Obviously, this is not the first time that we have seen the ramifications of Blip in different pieces of Marvel media. Endgame focused on exploring the immediate benefit that it provided, which suddenly all of our lazy heroes (except Black Widow, sorry Nat) were now back, and more than ready for a battle with Thanos’ forces. As mentioned before, Spider-Man: away from home treated the event more like a comedy mistakes– his general exploration of what would happen logistically in a world where billions of people died and returned was another setting for commemorative videos of tacky high school and teen antics. But it is also where we get the Blip as a name, a piece of dark and comic nomenclature to mark the destruction of a collective nightmare with an indifference that suits the Spider man lightness of the films.
WandaVisionin taking is anything but. He sees the script in a vital way in the tone with which this moment was shown to us before, not only in terms of interpreting it as terror rather than hopeful, but by directing his focus to a single character. The use of this important moment in the tapestry of the Marvel film timeline is not empty, contextualization of fact checking for the benefit of someone somewhere accessing a fan wiki and adding a plot point to a list. Say something about Monica’s mood as she walks into what she’s about to experience in WandaVision as well as a reflection of the show’s own tonal shift in general between the sitcom tribute and darkness, the total reality acting as the subtext of that tribute.
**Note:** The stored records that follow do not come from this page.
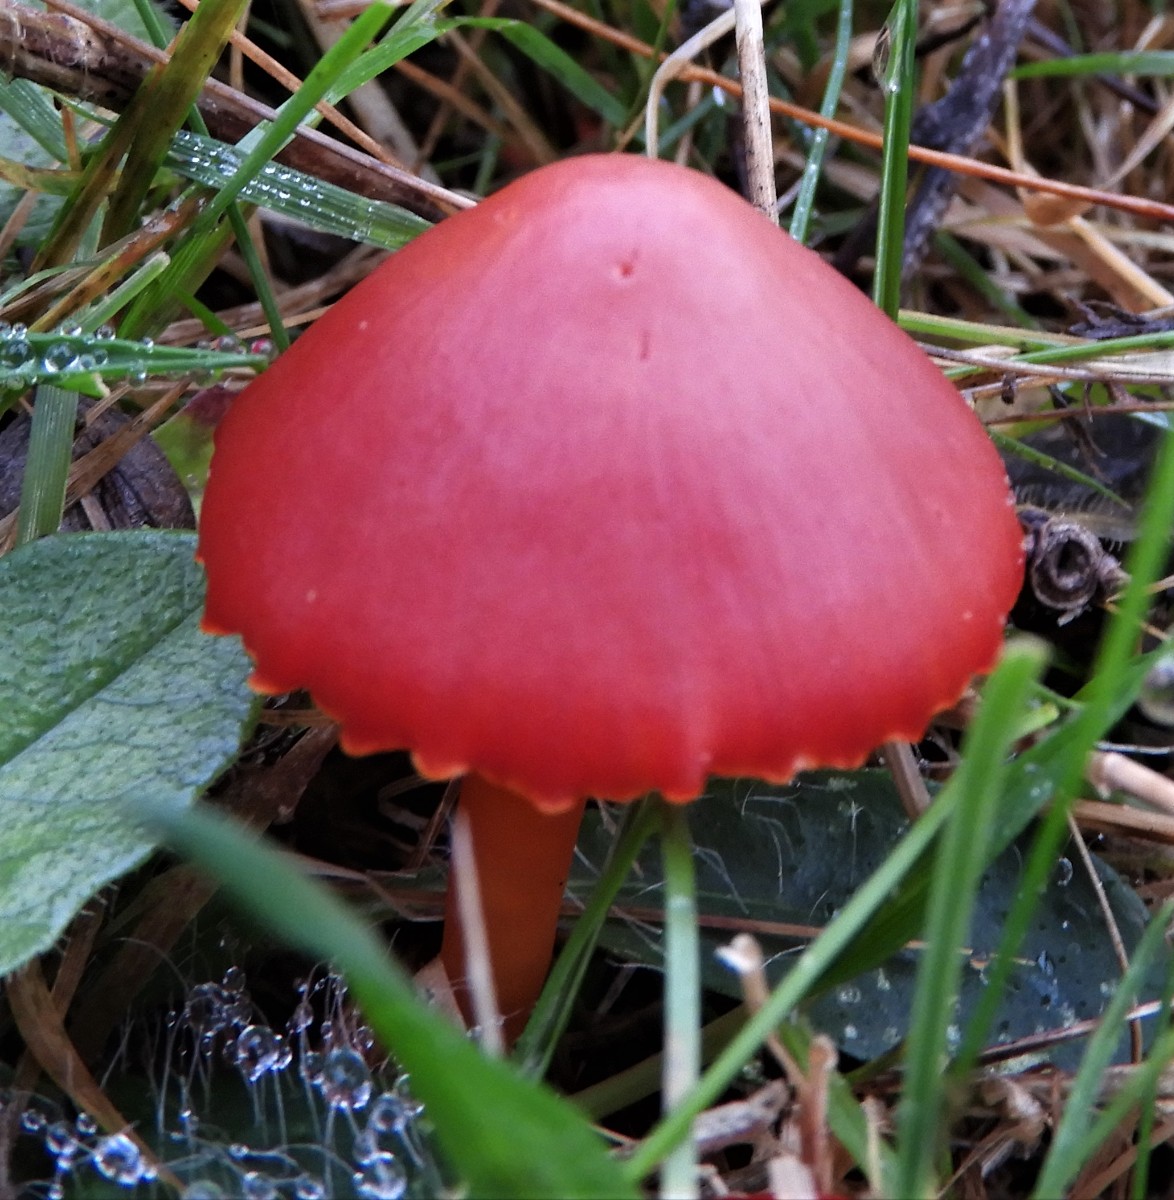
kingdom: Fungi
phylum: Basidiomycota
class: Agaricomycetes
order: Agaricales
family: Hygrophoraceae
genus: Hygrocybe
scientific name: Hygrocybe coccinea
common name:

He takes this general idea and presents it as something deeply personal and traumatic.
There is a terrible sense of inevitability in the media of the shared universe, that interesting things will findhe connection with tThe Whole enters the scene to get them out of the way, as if what we were seeing was this connective tissue, instead of the flesh of any drama we find ourselves experiencing. But WandaVisionIntelligent interpolation of one of the MCU’s biggest events is a great way to show how these connections can serve drama on a much smaller scale … and launch us into a pretty scary loop in the process.